ABOUT THIS TASK:
Turn every line of the items below into a Markdown table with two columns, No. for the row number and Text for the line, and skip blank lines. Keep the pictures out of your answer.
·····
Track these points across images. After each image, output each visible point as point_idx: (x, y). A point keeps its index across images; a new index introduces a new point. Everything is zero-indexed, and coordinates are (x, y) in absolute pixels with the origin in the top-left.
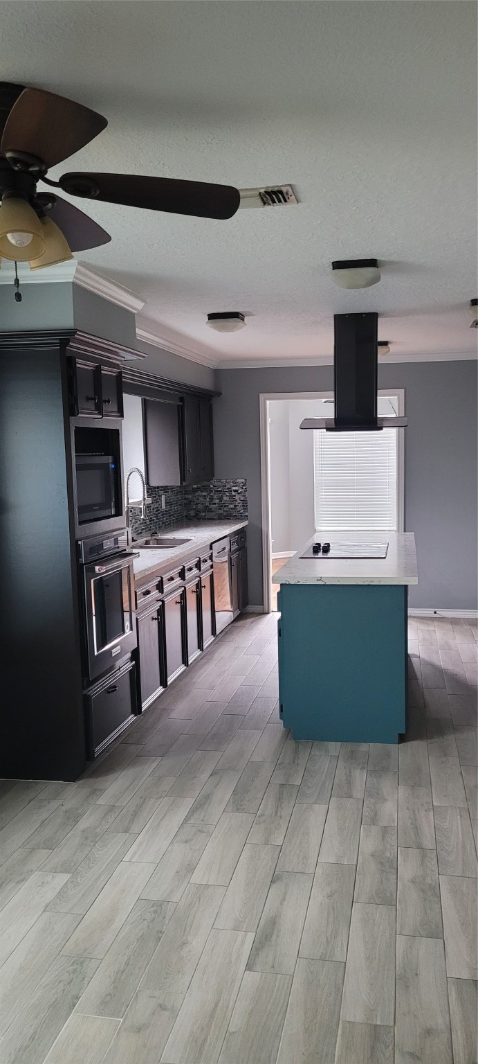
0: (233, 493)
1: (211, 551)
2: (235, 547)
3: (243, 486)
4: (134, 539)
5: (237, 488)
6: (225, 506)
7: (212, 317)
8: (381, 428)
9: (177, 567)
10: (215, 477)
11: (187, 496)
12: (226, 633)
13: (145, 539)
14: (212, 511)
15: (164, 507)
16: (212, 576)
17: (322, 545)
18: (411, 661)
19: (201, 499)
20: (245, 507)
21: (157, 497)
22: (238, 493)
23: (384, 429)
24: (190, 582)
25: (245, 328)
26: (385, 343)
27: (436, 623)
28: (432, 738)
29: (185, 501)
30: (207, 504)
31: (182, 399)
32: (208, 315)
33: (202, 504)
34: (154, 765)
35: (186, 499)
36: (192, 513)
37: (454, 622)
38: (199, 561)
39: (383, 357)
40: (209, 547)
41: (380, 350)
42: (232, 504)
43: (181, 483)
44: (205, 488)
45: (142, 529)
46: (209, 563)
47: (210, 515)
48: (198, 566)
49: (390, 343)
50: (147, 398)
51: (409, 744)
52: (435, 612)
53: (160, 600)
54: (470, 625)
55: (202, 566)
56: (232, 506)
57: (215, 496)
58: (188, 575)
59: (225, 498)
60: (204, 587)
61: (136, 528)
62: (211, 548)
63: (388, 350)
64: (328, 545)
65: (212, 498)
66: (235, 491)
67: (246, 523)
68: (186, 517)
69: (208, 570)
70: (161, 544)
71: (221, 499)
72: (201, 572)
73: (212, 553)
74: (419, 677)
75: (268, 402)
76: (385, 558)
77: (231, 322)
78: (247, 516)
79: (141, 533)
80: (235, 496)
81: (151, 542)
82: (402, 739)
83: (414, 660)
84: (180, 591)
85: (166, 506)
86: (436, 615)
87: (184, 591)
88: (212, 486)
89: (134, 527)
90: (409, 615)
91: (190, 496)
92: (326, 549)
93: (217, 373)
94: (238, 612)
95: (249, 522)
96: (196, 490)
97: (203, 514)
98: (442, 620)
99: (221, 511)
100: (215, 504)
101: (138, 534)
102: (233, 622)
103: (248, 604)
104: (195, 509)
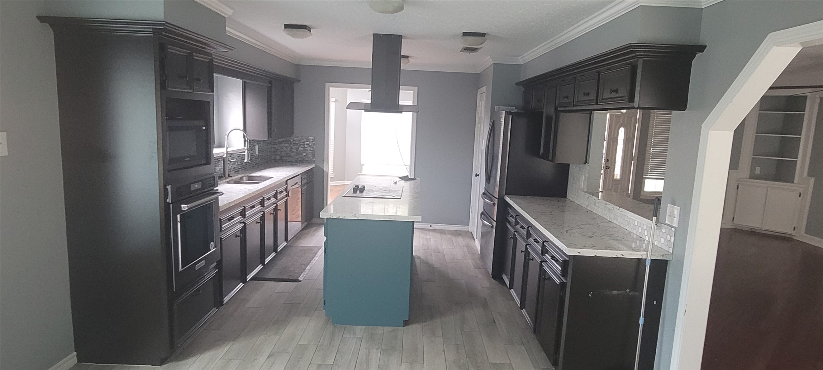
0: (306, 146)
1: (286, 186)
2: (305, 181)
3: (313, 141)
4: (230, 175)
5: (308, 143)
6: (300, 154)
7: (287, 26)
8: (401, 112)
9: (259, 198)
10: (294, 135)
11: (275, 146)
12: (296, 238)
13: (240, 176)
14: (291, 157)
15: (257, 153)
16: (286, 202)
17: (360, 187)
18: (414, 261)
19: (285, 148)
20: (314, 156)
21: (252, 147)
22: (309, 146)
23: (403, 112)
24: (268, 207)
25: (311, 37)
26: (407, 57)
27: (431, 233)
28: (425, 321)
29: (273, 150)
30: (288, 152)
31: (270, 82)
32: (285, 25)
33: (285, 152)
34: (227, 348)
35: (274, 148)
36: (278, 157)
37: (442, 232)
38: (276, 193)
39: (404, 66)
40: (285, 182)
41: (403, 60)
42: (304, 153)
43: (268, 139)
44: (287, 142)
45: (239, 169)
46: (284, 193)
47: (290, 159)
48: (275, 196)
49: (410, 57)
50: (246, 80)
51: (410, 326)
52: (431, 226)
53: (243, 223)
54: (451, 235)
55: (278, 196)
56: (305, 154)
57: (294, 147)
58: (266, 203)
59: (300, 149)
60: (280, 210)
61: (234, 168)
62: (287, 184)
63: (408, 61)
64: (364, 187)
65: (291, 148)
66: (307, 144)
67: (313, 166)
68: (274, 159)
69: (284, 198)
70: (252, 180)
71: (297, 149)
72: (278, 200)
73: (287, 187)
74: (419, 273)
75: (331, 88)
76: (400, 199)
77: (301, 31)
78: (314, 161)
79: (238, 171)
80: (307, 147)
81: (244, 178)
82: (406, 323)
83: (417, 261)
84: (260, 215)
85: (258, 152)
86: (431, 228)
87: (264, 215)
88: (291, 140)
89: (233, 167)
90: (415, 227)
91: (277, 146)
92: (362, 189)
93: (298, 67)
94: (306, 223)
95: (316, 165)
96: (280, 143)
97: (285, 158)
98: (435, 230)
99: (297, 157)
100: (293, 152)
101: (236, 172)
102: (301, 230)
103: (313, 218)
104: (280, 155)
·····
FINISHED TASK:
| No. | Text |
|---|---|
| 1 | Track these points across images. After each image, output each visible point as point_idx: (x, y). A point keeps its index across images; a new index introduces a new point. Everything is zero-indexed, and coordinates are (x, y) in absolute pixels with the origin in the top-left. |
| 2 | 0: (233, 493) |
| 3 | 1: (211, 551) |
| 4 | 2: (235, 547) |
| 5 | 3: (243, 486) |
| 6 | 4: (134, 539) |
| 7 | 5: (237, 488) |
| 8 | 6: (225, 506) |
| 9 | 7: (212, 317) |
| 10 | 8: (381, 428) |
| 11 | 9: (177, 567) |
| 12 | 10: (215, 477) |
| 13 | 11: (187, 496) |
| 14 | 12: (226, 633) |
| 15 | 13: (145, 539) |
| 16 | 14: (212, 511) |
| 17 | 15: (164, 507) |
| 18 | 16: (212, 576) |
| 19 | 17: (322, 545) |
| 20 | 18: (411, 661) |
| 21 | 19: (201, 499) |
| 22 | 20: (245, 507) |
| 23 | 21: (157, 497) |
| 24 | 22: (238, 493) |
| 25 | 23: (384, 429) |
| 26 | 24: (190, 582) |
| 27 | 25: (245, 328) |
| 28 | 26: (385, 343) |
| 29 | 27: (436, 623) |
| 30 | 28: (432, 738) |
| 31 | 29: (185, 501) |
| 32 | 30: (207, 504) |
| 33 | 31: (182, 399) |
| 34 | 32: (208, 315) |
| 35 | 33: (202, 504) |
| 36 | 34: (154, 765) |
| 37 | 35: (186, 499) |
| 38 | 36: (192, 513) |
| 39 | 37: (454, 622) |
| 40 | 38: (199, 561) |
| 41 | 39: (383, 357) |
| 42 | 40: (209, 547) |
| 43 | 41: (380, 350) |
| 44 | 42: (232, 504) |
| 45 | 43: (181, 483) |
| 46 | 44: (205, 488) |
| 47 | 45: (142, 529) |
| 48 | 46: (209, 563) |
| 49 | 47: (210, 515) |
| 50 | 48: (198, 566) |
| 51 | 49: (390, 343) |
| 52 | 50: (147, 398) |
| 53 | 51: (409, 744) |
| 54 | 52: (435, 612) |
| 55 | 53: (160, 600) |
| 56 | 54: (470, 625) |
| 57 | 55: (202, 566) |
| 58 | 56: (232, 506) |
| 59 | 57: (215, 496) |
| 60 | 58: (188, 575) |
| 61 | 59: (225, 498) |
| 62 | 60: (204, 587) |
| 63 | 61: (136, 528) |
| 64 | 62: (211, 548) |
| 65 | 63: (388, 350) |
| 66 | 64: (328, 545) |
| 67 | 65: (212, 498) |
| 68 | 66: (235, 491) |
| 69 | 67: (246, 523) |
| 70 | 68: (186, 517) |
| 71 | 69: (208, 570) |
| 72 | 70: (161, 544) |
| 73 | 71: (221, 499) |
| 74 | 72: (201, 572) |
| 75 | 73: (212, 553) |
| 76 | 74: (419, 677) |
| 77 | 75: (268, 402) |
| 78 | 76: (385, 558) |
| 79 | 77: (231, 322) |
| 80 | 78: (247, 516) |
| 81 | 79: (141, 533) |
| 82 | 80: (235, 496) |
| 83 | 81: (151, 542) |
| 84 | 82: (402, 739) |
| 85 | 83: (414, 660) |
| 86 | 84: (180, 591) |
| 87 | 85: (166, 506) |
| 88 | 86: (436, 615) |
| 89 | 87: (184, 591) |
| 90 | 88: (212, 486) |
| 91 | 89: (134, 527) |
| 92 | 90: (409, 615) |
| 93 | 91: (190, 496) |
| 94 | 92: (326, 549) |
| 95 | 93: (217, 373) |
| 96 | 94: (238, 612) |
| 97 | 95: (249, 522) |
| 98 | 96: (196, 490) |
| 99 | 97: (203, 514) |
| 100 | 98: (442, 620) |
| 101 | 99: (221, 511) |
| 102 | 100: (215, 504) |
| 103 | 101: (138, 534) |
| 104 | 102: (233, 622) |
| 105 | 103: (248, 604) |
| 106 | 104: (195, 509) |
| 107 | 0: (306, 146) |
| 108 | 1: (286, 186) |
| 109 | 2: (305, 181) |
| 110 | 3: (313, 141) |
| 111 | 4: (230, 175) |
| 112 | 5: (308, 143) |
| 113 | 6: (300, 154) |
| 114 | 7: (287, 26) |
| 115 | 8: (401, 112) |
| 116 | 9: (259, 198) |
| 117 | 10: (294, 135) |
| 118 | 11: (275, 146) |
| 119 | 12: (296, 238) |
| 120 | 13: (240, 176) |
| 121 | 14: (291, 157) |
| 122 | 15: (257, 153) |
| 123 | 16: (286, 202) |
| 124 | 17: (360, 187) |
| 125 | 18: (414, 261) |
| 126 | 19: (285, 148) |
| 127 | 20: (314, 156) |
| 128 | 21: (252, 147) |
| 129 | 22: (309, 146) |
| 130 | 23: (403, 112) |
| 131 | 24: (268, 207) |
| 132 | 25: (311, 37) |
| 133 | 26: (407, 57) |
| 134 | 27: (431, 233) |
| 135 | 28: (425, 321) |
| 136 | 29: (273, 150) |
| 137 | 30: (288, 152) |
| 138 | 31: (270, 82) |
| 139 | 32: (285, 25) |
| 140 | 33: (285, 152) |
| 141 | 34: (227, 348) |
| 142 | 35: (274, 148) |
| 143 | 36: (278, 157) |
| 144 | 37: (442, 232) |
| 145 | 38: (276, 193) |
| 146 | 39: (404, 66) |
| 147 | 40: (285, 182) |
| 148 | 41: (403, 60) |
| 149 | 42: (304, 153) |
| 150 | 43: (268, 139) |
| 151 | 44: (287, 142) |
| 152 | 45: (239, 169) |
| 153 | 46: (284, 193) |
| 154 | 47: (290, 159) |
| 155 | 48: (275, 196) |
| 156 | 49: (410, 57) |
| 157 | 50: (246, 80) |
| 158 | 51: (410, 326) |
| 159 | 52: (431, 226) |
| 160 | 53: (243, 223) |
| 161 | 54: (451, 235) |
| 162 | 55: (278, 196) |
| 163 | 56: (305, 154) |
| 164 | 57: (294, 147) |
| 165 | 58: (266, 203) |
| 166 | 59: (300, 149) |
| 167 | 60: (280, 210) |
| 168 | 61: (234, 168) |
| 169 | 62: (287, 184) |
| 170 | 63: (408, 61) |
| 171 | 64: (364, 187) |
| 172 | 65: (291, 148) |
| 173 | 66: (307, 144) |
| 174 | 67: (313, 166) |
| 175 | 68: (274, 159) |
| 176 | 69: (284, 198) |
| 177 | 70: (252, 180) |
| 178 | 71: (297, 149) |
| 179 | 72: (278, 200) |
| 180 | 73: (287, 187) |
| 181 | 74: (419, 273) |
| 182 | 75: (331, 88) |
| 183 | 76: (400, 199) |
| 184 | 77: (301, 31) |
| 185 | 78: (314, 161) |
| 186 | 79: (238, 171) |
| 187 | 80: (307, 147) |
| 188 | 81: (244, 178) |
| 189 | 82: (406, 323) |
| 190 | 83: (417, 261) |
| 191 | 84: (260, 215) |
| 192 | 85: (258, 152) |
| 193 | 86: (431, 228) |
| 194 | 87: (264, 215) |
| 195 | 88: (291, 140) |
| 196 | 89: (233, 167) |
| 197 | 90: (415, 227) |
| 198 | 91: (277, 146) |
| 199 | 92: (362, 189) |
| 200 | 93: (298, 67) |
| 201 | 94: (306, 223) |
| 202 | 95: (316, 165) |
| 203 | 96: (280, 143) |
| 204 | 97: (285, 158) |
| 205 | 98: (435, 230) |
| 206 | 99: (297, 157) |
| 207 | 100: (293, 152) |
| 208 | 101: (236, 172) |
| 209 | 102: (301, 230) |
| 210 | 103: (313, 218) |
| 211 | 104: (280, 155) |